The Departed (dir. Martin Scorsese, 2006)
Based on a Hong Kong film called Infernal Affairs, Scorsese's Academy Award-winning crime drama offers a one-two punch of undercover action. On the one had, you have a would-be Boston cop (Leonardo DiCaprio) who is secretly enlisted to infiltrate the Boston mob (off the books, mind you), run by the evil Frank Costello (Jack Nicholson). On the other hand, you have a squeaky-clean-looking young Boston tough (Matt Damon) who was enlisted by Frank Costello to become a cop and report back to him. The two men's dramas are parallel, and yet their differences are striking.

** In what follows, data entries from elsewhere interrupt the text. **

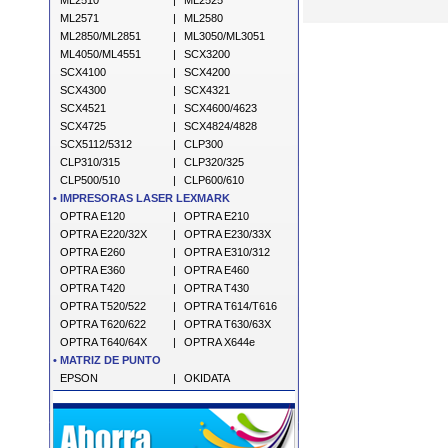
ML2510
|
ML2525
ML2571
|
ML2580
ML2850/ML2851
|
ML3050/ML3051
ML4050/ML4551
|
SCX3200
SCX4100
|
SCX4200
SCX4300
|
SCX4321
SCX4521
|
SCX4600/4623
SCX4725
|
SCX4824/4828
SCX5112/5312
|
CLP300
CLP310/315
|
CLP320/325
CLP500/510
|
CLP600/610
•
IMPRESORAS LASER LEXMARK
OPTRA E120
|
OPTRA E210
OPTRA E220/32X
|
OPTRA E230/33X
OPTRA E260
|
OPTRA E310/312
OPTRA E360
|
OPTRA E460
OPTRA T420
|
OPTRA T430
OPTRA T520/522
|
OPTRA T614/T616
OPTRA T620/622
|
OPTRA T630/63X
OPTRA T640/64X
|
OPTRA X644e
•
MATRIZ DE PUNTO
EPSON
|
OKIDATA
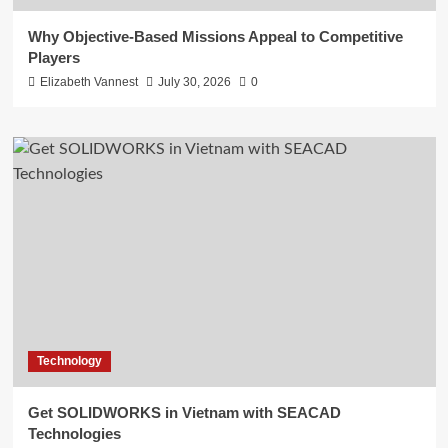
Why Objective-Based Missions Appeal to Competitive
Players
Elizabeth Vannest
July 30, 2026
0
Technology
Get SOLIDWORKS in Vietnam with SEACAD
Technologies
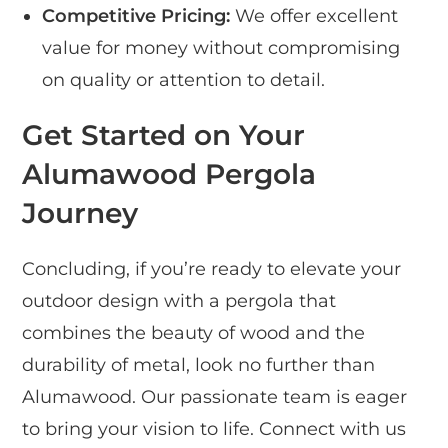
Competitive Pricing:
We offer excellent
value for money without compromising
on quality or attention to detail.
Get Started on Your
Alumawood Pergola
Journey
Concluding, if you’re ready to elevate your
outdoor design with a pergola that
combines the beauty of wood and the
durability of metal, look no further than
Alumawood. Our passionate team is eager
to bring your vision to life. Connect with us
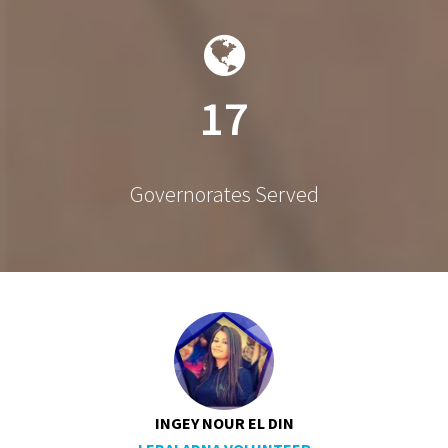
17
Governorates Served
INGEY NOUR EL DIN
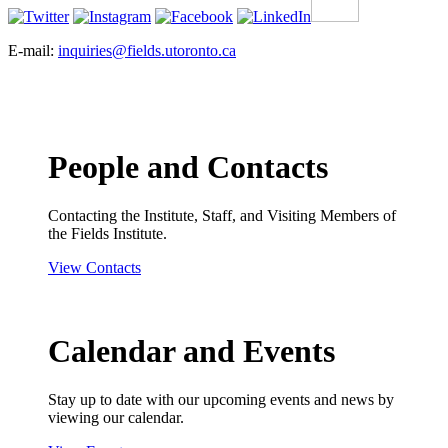
E-mail:
inquiries@fields.utoronto.ca
People and Contacts
Contacting the Institute, Staff, and Visiting Members of
the Fields Institute.
View Contacts
Calendar and Events
Stay up to date with our upcoming events and news by
viewing our calendar.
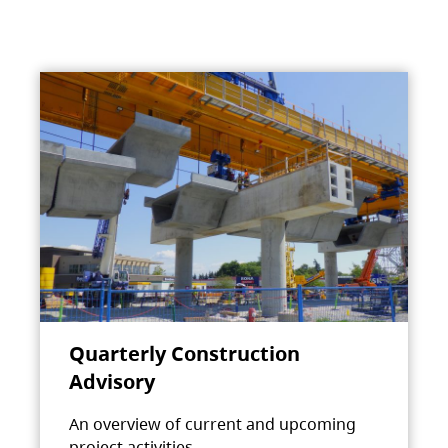
Quarterly Construction
Advisory
An overview of current and upcoming
project activities.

Cruising (dir. William Friedkin, 1980)
Notorious and perhaps offensive, William Friedkin's daring 1980 cop movie is still hotly debated to this very day. Al Pacino plays a heterosexual cop who is enlisted to track down a dangerous serial killer in the then-underground, and then-pretty-sealed-off gay S&M community. He must learn to dress the part, the lingo of gay rough sex clubs, and the details of S&M – all stuff he would rather not do. Whether you think the film encourages gay stereotypes, or heroically eschews them is a matter you'll have to discuss with friends. Either way, the film is fascinating.
Reservoir Dogs (dir. Quentin Tarantino, 1992)
One of the biggest films in the 1990s Indie Boom, and the first film to announce Quentin Tarantino to the world, Reservoir Dogs is a flip, funny, cracklingly energetic low budget crime drama that is about a heist that we never get to see. A cadre of great actors (Harvey Keitel, Steve Buscemi, and Tim Roth amongst them) are all criminals in a diamond heist that goes horribly awry, and Roth spends the bulk of the film bleeding out. We eventually see what Roth had to go through to get here: He's actually a cop, complete with fake criminal stories. If you haven't yet seen this one, then you need to get to it.